Right after that, they’re back home in Jewish territory, and he’s asked to cure a blind man. He makes mud, and he smears it on the guy’s eyes, and then he washes it off and he says, “Can you see now?” And the man says, “Well, I can see something. But the people look like stick figures.” And Jesus repeats the process a second time. He says, “Now how do you see?” “Oh, now I can see clearly.”
And that’s the moral of this whole long episode, from bread to bread. It’s about seeing clearly. And the disciples now begin to understand who Jesus is. And in the very next episode, Jesus will then reveal to them that he will be crucified and rise. Because, up until that time, they could not hear that message.

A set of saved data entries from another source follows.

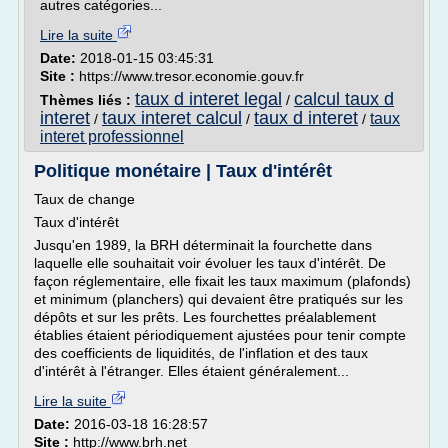
autres catégories...
Lire la suite
Date:
2018-01-15 03:45:31
Site :
https://www.tresor.economie.gouv.fr
taux d interet legal
calcul taux d
Thèmes liés :
/
interet
taux interet calcul
taux d interet
taux
/
/
/
interet professionnel
Politique monétaire | Taux d'intérêt
Taux de change
Taux d'intérêt
Jusqu'en 1989, la BRH déterminait la fourchette dans
laquelle elle souhaitait voir évoluer les taux d'intérêt. De
façon réglementaire, elle fixait les taux maximum (plafonds)
et minimum (planchers) qui devaient être pratiqués sur les
dépôts et sur les prêts. Les fourchettes préalablement
établies étaient périodiquement ajustées pour tenir compte
des coefficients de liquidités, de l'inflation et des taux
d'intérêt à l'étranger. Elles étaient généralement...
Lire la suite
Date:
2016-03-18 16:28:57
Site :
http://www.brh.net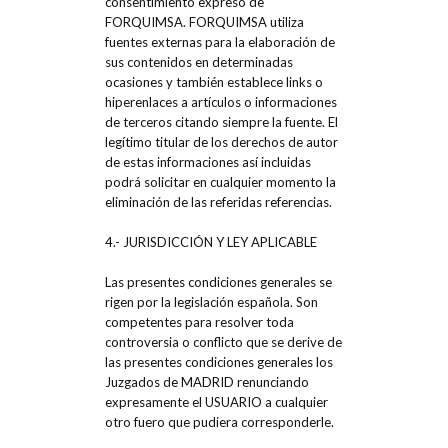
consentimiento expreso de
FORQUIMSA. FORQUIMSA utiliza
fuentes externas para la elaboración de
sus contenidos en determinadas
ocasiones y también establece links o
hiperenlaces a artículos o informaciones
de terceros citando siempre la fuente. El
legítimo titular de los derechos de autor
de estas informaciones así incluidas
podrá solicitar en cualquier momento la
eliminación de las referidas referencias.
4.- JURISDICCIÓN Y LEY APLICABLE
Las presentes condiciones generales se
rigen por la legislación española. Son
competentes para resolver toda
controversia o conflicto que se derive de
las presentes condiciones generales los
Juzgados de MADRID renunciando
expresamente el USUARIO a cualquier
otro fuero que pudiera corresponderle.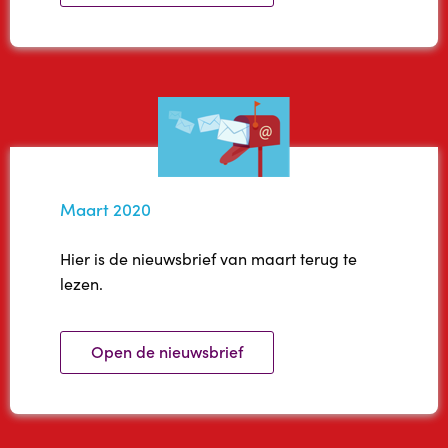
Maart 2020
Hier is de nieuwsbrief van maart terug te
lezen.
Open de nieuwsbrief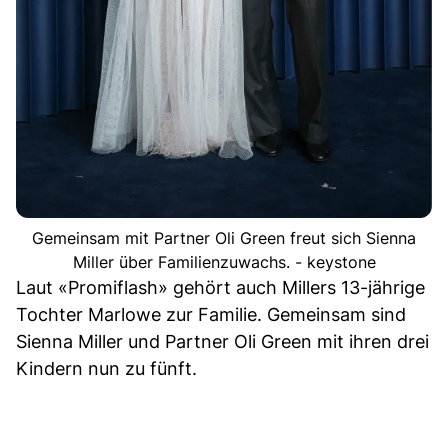
Gemeinsam mit Partner Oli Green freut sich Sienna
Miller über Familienzuwachs. - keystone
Laut «Promiflash» gehört auch Millers 13-jährige
Tochter Marlowe zur Familie. Gemeinsam sind
Sienna Miller und Partner Oli Green mit ihren drei
Kindern nun zu fünft.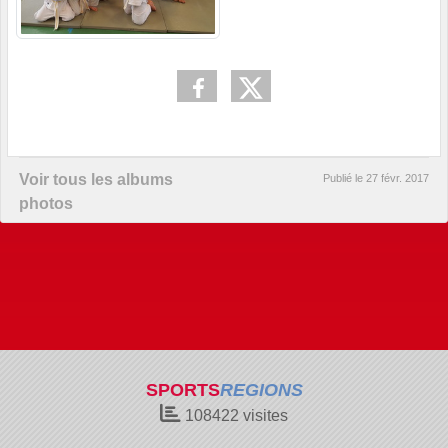
Voir tous les albums
Publié le
27 févr. 2017
photos
SPORTS
REGIONS
108422
visites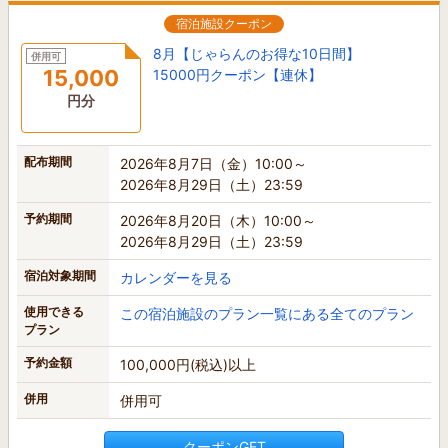
宿泊施設クーポン
8月【じゃらんのお得な10日間】
併用可
15,000
15000円クーポン【連休】
円分
配布期間
2026年8月7日（金）10:00～
2026年8月29日（土）23:59
予約期間
2026年8月20日（木）10:00～
2026年8月29日（土）23:59
宿泊対象期間
カレンダーを見る
使用できる
この宿泊施設のプラン一覧にある全てのプラン
プラン
予約金額
100,000円(税込)以上
併用
併用可
クーポンGET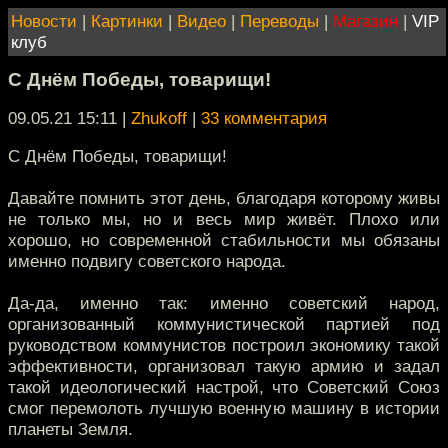
Новости
|
Картинки
|
Видео
|
Переводы
|
Магазин
|
VIP
клуб
С Днём Победы, товарищи!
09.05.21 15:11
|
Zhukoff
|
33 комментария
С Днём Победы, товарищи!
Давайте помнить этот день, благодаря которому живы
не только мы, но и весь мир живёт. Плохо или
хорошо, но современной стабильности мы обязаны
именно подвигу советского народа.
Да-да, именно так: именно советский народ,
организованный коммунистической партией под
руководством коммунистов построил экономику такой
эффективности, организовал такую армию и задал
такой идеологический настрой, что Советский Союз
смог перемолоть лучшую военную машину в истории
планеты Земля.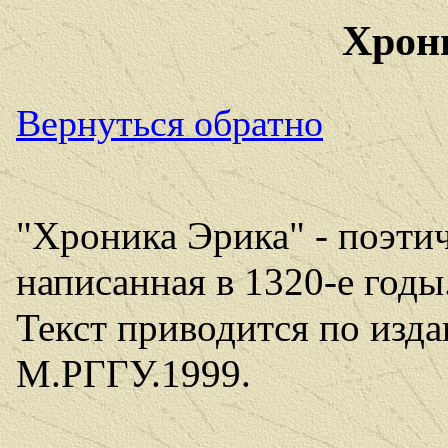
Хрон
Вернуться обратно
"Хроника Эрика" - поэти
написанная в 1320-е годы
Текст приводится по изд
М.РГГУ.1999.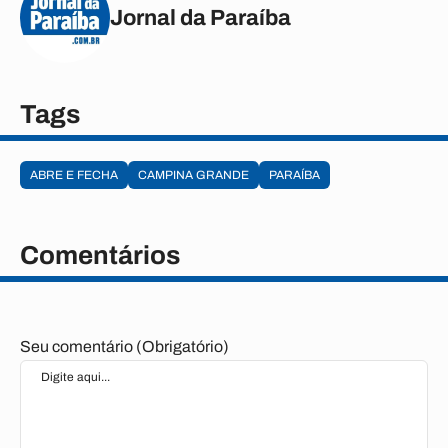
Jornal da Paraíba
Tags
ABRE E FECHA
CAMPINA GRANDE
PARAÍBA
Comentários
Seu comentário (Obrigatório)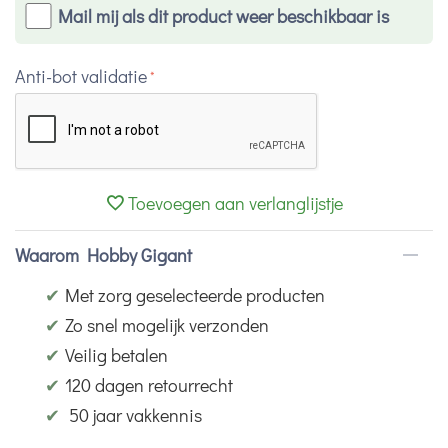
Mail mij als dit product weer beschikbaar is
Anti-bot validatie
Toevoegen aan verlanglijstje
Waarom Hobby Gigant
✔
Met zorg geselecteerde producten
✔
Zo snel mogelijk verzonden
✔
Veilig betalen
✔
120 dagen retourrecht
✔
50 jaar vakkennis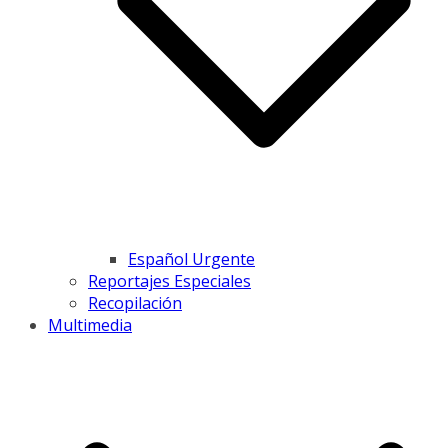
Español Urgente
Reportajes Especiales
Recopilación
Multimedia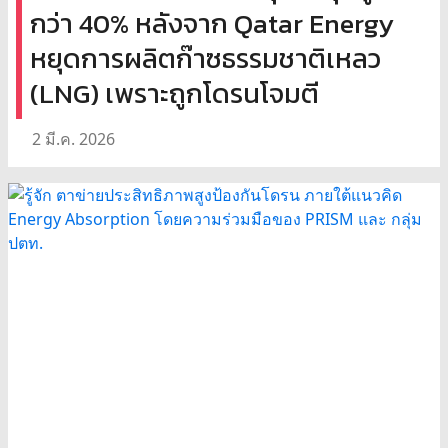
กว่า 40% หลังจาก Qatar Energy
หยุดการผลิตก๊าซธรรมชาติเหลว
(LNG) เพราะถูกโดรนโจมตี
2 มี.ค. 2026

And that’s what these stories are about. They’re about coming to understand, from non-belief to belief, from lack of understanding to understanding. And even Jesus has to grow in his understanding of his mission. He started out thinking that he shouldn’t do any miracles among the pagans because he was called to preach to the Jews, and he ends up doing the most marvelous of miracles among them because he has grown in his understanding of what God, his father, wants him to do.
Sometimes, we don’t see. It could be because we can’t see, or it might be because we don’t want to see. Sometimes we don’t hear. It could be because we can’t hear, or it could be because we don’t want to hear. Being unable to see or hear means there is something outside of ourselves that is blocking our being open. Not wanting to see or hear means that we ourselves are blocking further understanding. Notice what Jesus said to the deaf man. As he put his fingers in his ears he said, “Be open.” Be open.
Sometimes we need to pray that God will help us to see what we don’t want to see, to hear what we don’t want to hear, to be able to see what, so far, we’ve been unable to see, to be able to hear what, so far, we’ve been unable to hear.